Ja tez nie znam...tzn, tylko wydaje mi sie, ze znam, ale nie o zasadach BHP teraz. Zajecia profilaktyczne w szkole? Hmm, jak narazie nikt mi takich zajec nie zaserwował, po prostu przez lata obserwowałem i teraz mam taki pogląd a nie inny, swój, osobisty pogląd.
Wiesz, pod stołem, zarzygany kolega? Nie no, moze nie az tak, ale po fosach juz lezeli, poza tym, koledzy mnie nie interesuja, niech robia ze soba i swoim zyciem co chca, gorzej, gdy ktos z rodziny traci głowe po alkoholu.
Jak dla mnie stracił...patrząc na nich w ten sposób daleko nie zajda. Poza tym, posady które wymieniłes...nic specjalnego.

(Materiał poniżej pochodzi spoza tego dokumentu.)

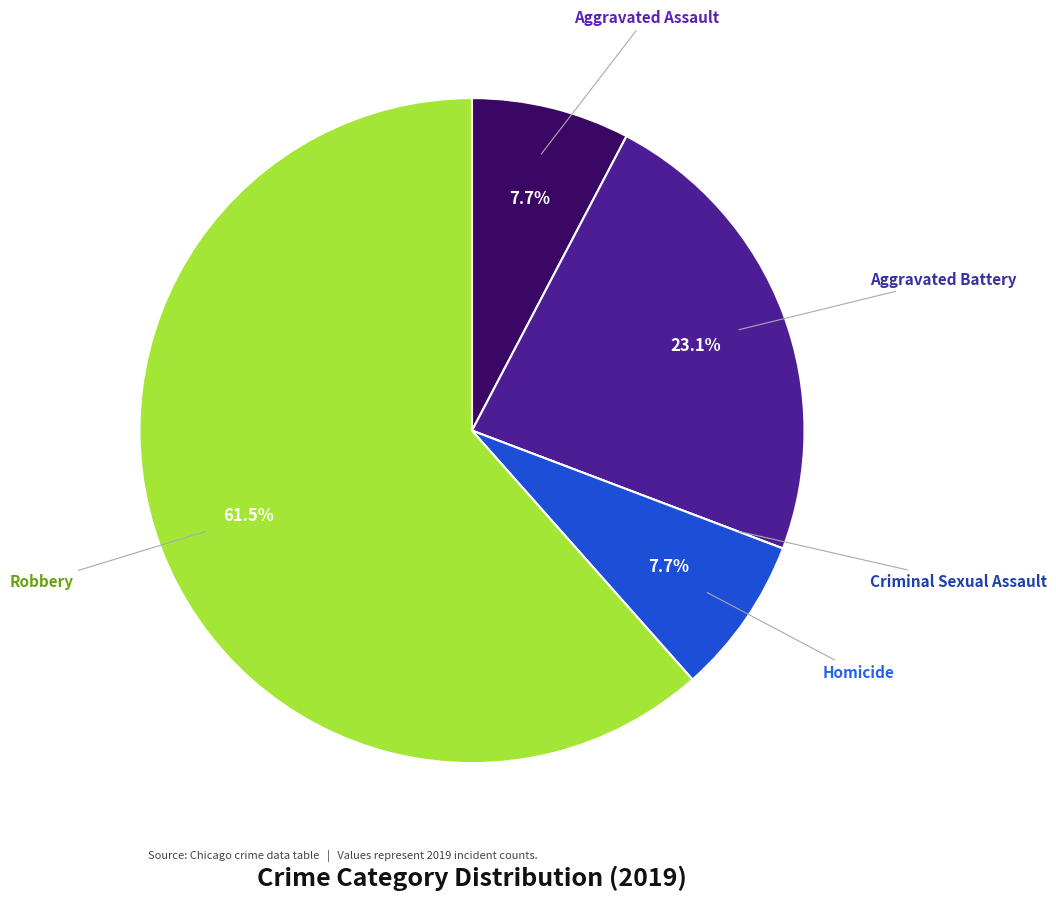

Does any single category account for the majority?

Yes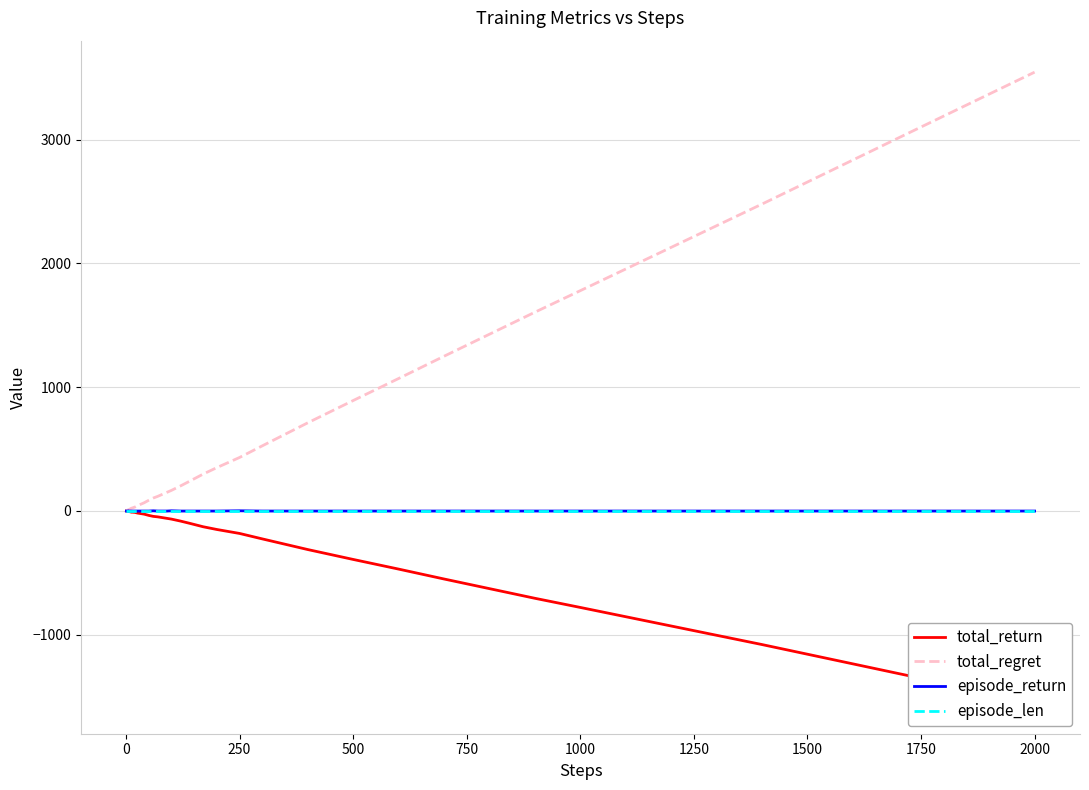

True or false: total_regret and total_return intersect in this chart.

False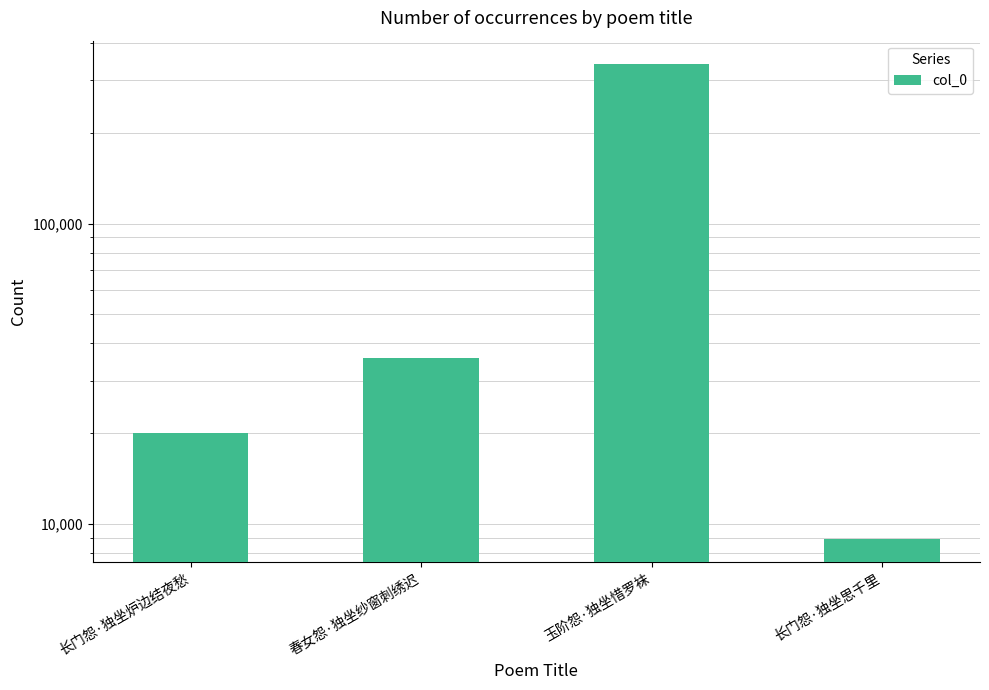

Where is the data nearest to the value 173977?

春女怨·独坐纱窗刺绣迟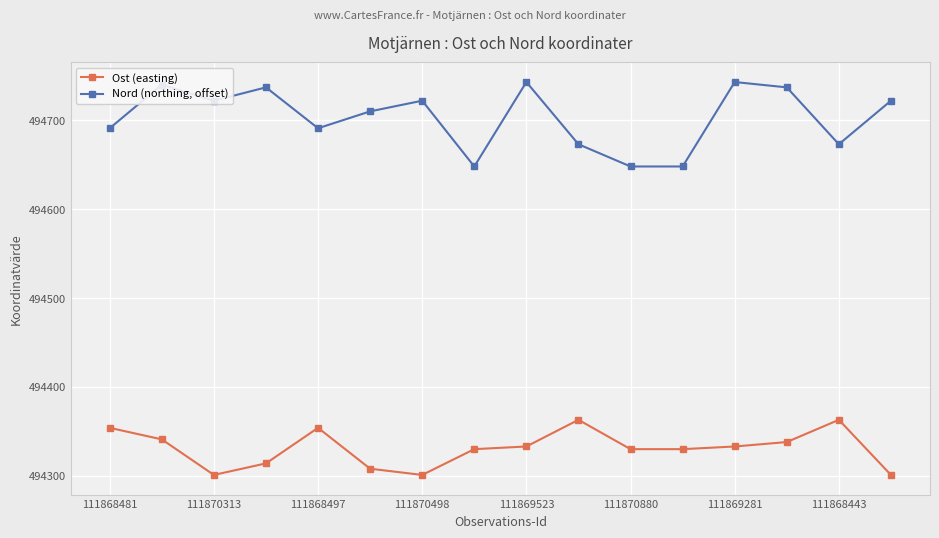

In Nord (northing, offset), how many points are higher than both neighbors (excluding endpoints)?

5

A gówno mnie to interesuje jak mnie odbiorą, jak zapytają - powiem, wiesz Dionizos, między nami jest taka róznica, ze ja nie staram się być wmieszany do tej ciemnej masy, która pije przy każdej dobrej okazji, mam swoje poglądy...jestem poprostu sobą, jak ktoś zapyta na ten temat odpowiem tak jak tu, zrobie tak jak pisze tutaj, bo jestem sobą.
Tansza wódka...dla mnie coś kiepskiego, coś na co szkoda pieniędzy.
Ty wolisz kupić 2xwódka za 20 zł(choc myśle, że za 2 dych można już kupić w miarę dobrą ognistą wode) a ja wole odłozyc i kupić 1xwino za 50 zł, taka jest miedzy nami róznica, ty idziesz na ilość, po to zeby się schlać, zgasić pragnienie, a ja po to, żeby zdobyć nowe wrazenia smakowe, na poziomie. Jak chce złagodzić pragnienie to wypije mineralną z bąbelkami - po tym przynajmniej na nastepny dzien sie nie umiera.
Ty pij tą swoją wódke za 10 zł a ja zostane przy moich winach za troche więcej. Mam tylko nadzieje, że kiedyś nie pożałujesz tego, że teraz masz takie poglądy, jeśli nie pożałujesz to ok, znaczy sie, że jestes szczęsliwy i tak ci dobrze i o to chodzi w tym wszystkim.